DATA IN THIS EXERCISE =>
┌──
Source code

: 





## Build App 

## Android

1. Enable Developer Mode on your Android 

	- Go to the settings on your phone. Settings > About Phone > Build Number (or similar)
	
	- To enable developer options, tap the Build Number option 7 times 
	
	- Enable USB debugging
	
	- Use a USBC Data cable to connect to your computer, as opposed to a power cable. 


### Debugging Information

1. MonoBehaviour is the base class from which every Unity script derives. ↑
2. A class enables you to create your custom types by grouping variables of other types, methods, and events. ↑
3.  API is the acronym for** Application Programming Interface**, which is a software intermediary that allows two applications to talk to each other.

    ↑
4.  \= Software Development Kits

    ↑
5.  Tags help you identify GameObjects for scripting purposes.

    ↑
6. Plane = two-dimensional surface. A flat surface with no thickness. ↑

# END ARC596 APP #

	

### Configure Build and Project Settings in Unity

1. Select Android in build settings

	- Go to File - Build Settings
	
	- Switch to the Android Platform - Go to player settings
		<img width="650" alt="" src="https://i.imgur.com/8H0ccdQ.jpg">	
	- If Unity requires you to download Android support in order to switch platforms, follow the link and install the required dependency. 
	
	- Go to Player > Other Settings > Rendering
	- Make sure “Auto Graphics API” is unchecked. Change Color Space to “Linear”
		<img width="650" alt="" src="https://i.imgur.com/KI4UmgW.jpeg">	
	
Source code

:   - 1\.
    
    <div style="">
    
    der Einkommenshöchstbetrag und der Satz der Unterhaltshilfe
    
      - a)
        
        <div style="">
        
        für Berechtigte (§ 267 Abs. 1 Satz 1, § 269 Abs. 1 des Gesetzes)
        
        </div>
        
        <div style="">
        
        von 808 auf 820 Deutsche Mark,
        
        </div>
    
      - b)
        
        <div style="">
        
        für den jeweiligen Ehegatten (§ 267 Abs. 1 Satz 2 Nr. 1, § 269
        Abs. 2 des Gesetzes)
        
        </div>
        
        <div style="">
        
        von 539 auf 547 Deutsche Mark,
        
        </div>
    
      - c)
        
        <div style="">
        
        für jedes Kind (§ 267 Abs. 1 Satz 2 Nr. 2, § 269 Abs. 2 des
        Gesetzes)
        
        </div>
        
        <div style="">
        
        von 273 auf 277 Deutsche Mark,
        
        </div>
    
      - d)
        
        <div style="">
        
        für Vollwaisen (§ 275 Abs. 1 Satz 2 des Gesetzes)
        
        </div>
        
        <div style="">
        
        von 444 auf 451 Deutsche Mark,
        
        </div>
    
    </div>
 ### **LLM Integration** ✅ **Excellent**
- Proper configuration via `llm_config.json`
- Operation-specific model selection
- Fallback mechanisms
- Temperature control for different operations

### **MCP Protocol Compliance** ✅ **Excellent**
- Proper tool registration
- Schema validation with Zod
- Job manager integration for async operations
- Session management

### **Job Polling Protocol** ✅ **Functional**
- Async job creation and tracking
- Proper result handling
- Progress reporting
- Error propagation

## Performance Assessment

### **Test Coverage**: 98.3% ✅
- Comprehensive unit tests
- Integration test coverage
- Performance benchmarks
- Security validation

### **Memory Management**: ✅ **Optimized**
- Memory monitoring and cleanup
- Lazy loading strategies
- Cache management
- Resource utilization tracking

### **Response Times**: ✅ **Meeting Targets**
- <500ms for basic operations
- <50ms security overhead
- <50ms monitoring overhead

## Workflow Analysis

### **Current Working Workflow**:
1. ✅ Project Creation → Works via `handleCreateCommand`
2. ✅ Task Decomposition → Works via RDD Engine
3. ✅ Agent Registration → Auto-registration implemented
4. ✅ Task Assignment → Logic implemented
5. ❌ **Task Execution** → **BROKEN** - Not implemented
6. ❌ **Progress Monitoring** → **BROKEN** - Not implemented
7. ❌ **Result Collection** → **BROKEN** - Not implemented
└──
HOW TO COMPLETE THIS TASK =>
Can you reproduce the material above line for line, with no changes at all?

SOLUTION TO THIS TASK =>
Source code

: 





## Build App 

## Android

1. Enable Developer Mode on your Android 

	- Go to the settings on your phone. Settings > About Phone > Build Number (or similar)
	
	- To enable developer options, tap the Build Number option 7 times 
	
	- Enable USB debugging
	
	- Use a USBC Data cable to connect to your computer, as opposed to a power cable. 


### Debugging Information

1. MonoBehaviour is the base class from which every Unity script derives. ↑
2. A class enables you to create your custom types by grouping variables of other types, methods, and events. ↑
3.  API is the acronym for** Application Programming Interface**, which is a software intermediary that allows two applications to talk to each other.

    ↑
4.  \= Software Development Kits

    ↑
5.  Tags help you identify GameObjects for scripting purposes.

    ↑
6. Plane = two-dimensional surface. A flat surface with no thickness. ↑

# END ARC596 APP #

	

### Configure Build and Project Settings in Unity

1. Select Android in build settings

	- Go to File - Build Settings
	
	- Switch to the Android Platform - Go to player settings
		<img width="650" alt="" src="https://i.imgur.com/8H0ccdQ.jpg">	
	- If Unity requires you to download Android support in order to switch platforms, follow the link and install the required dependency. 
	
	- Go to Player > Other Settings > Rendering
	- Make sure “Auto Graphics API” is unchecked. Change Color Space to “Linear”
		<img width="650" alt="" src="https://i.imgur.com/KI4UmgW.jpeg">	
	
Source code

:   - 1\.
    
    <div style="">
    
    der Einkommenshöchstbetrag und der Satz der Unterhaltshilfe
    
      - a)
        
        <div style="">
        
        für Berechtigte (§ 267 Abs. 1 Satz 1, § 269 Abs. 1 des Gesetzes)
        
        </div>
        
        <div style="">
        
        von 808 auf 820 Deutsche Mark,
        
        </div>
    
      - b)
        
        <div style="">
        
        für den jeweiligen Ehegatten (§ 267 Abs. 1 Satz 2 Nr. 1, § 269
        Abs. 2 des Gesetzes)
        
        </div>
        
        <div style="">
        
        von 539 auf 547 Deutsche Mark,
        
        </div>
    
      - c)
        
        <div style="">
        
        für jedes Kind (§ 267 Abs. 1 Satz 2 Nr. 2, § 269 Abs. 2 des
        Gesetzes)
        
        </div>
        
        <div style="">
        
        von 273 auf 277 Deutsche Mark,
        
        </div>
    
      - d)
        
        <div style="">
        
        für Vollwaisen (§ 275 Abs. 1 Satz 2 des Gesetzes)
        
        </div>
        
        <div style="">
        
        von 444 auf 451 Deutsche Mark,
        
        </div>
    
    </div>
 ### **LLM Integration** ✅ **Excellent**
- Proper configuration via `llm_config.json`
- Operation-specific model selection
- Fallback mechanisms
- Temperature control for different operations

### **MCP Protocol Compliance** ✅ **Excellent**
- Proper tool registration
- Schema validation with Zod
- Job manager integration for async operations
- Session management

### **Job Polling Protocol** ✅ **Functional**
- Async job creation and tracking
- Proper result handling
- Progress reporting
- Error propagation

## Performance Assessment

### **Test Coverage**: 98.3% ✅
- Comprehensive unit tests
- Integration test coverage
- Performance benchmarks
- Security validation

### **Memory Management**: ✅ **Optimized**
- Memory monitoring and cleanup
- Lazy loading strategies
- Cache management
- Resource utilization tracking

### **Response Times**: ✅ **Meeting Targets**
- <500ms for basic operations
- <50ms security overhead
- <50ms monitoring overhead

## Workflow Analysis

### **Current Working Workflow**:
1. ✅ Project Creation → Works via `handleCreateCommand`
2. ✅ Task Decomposition → Works via RDD Engine
3. ✅ Agent Registration → Auto-registration implemented
4. ✅ Task Assignment → Logic implemented
5. ❌ **Task Execution** → **BROKEN** - Not implemented
6. ❌ **Progress Monitoring** → **BROKEN** - Not implemented
7. ❌ **Result Collection** → **BROKEN** - Not implemented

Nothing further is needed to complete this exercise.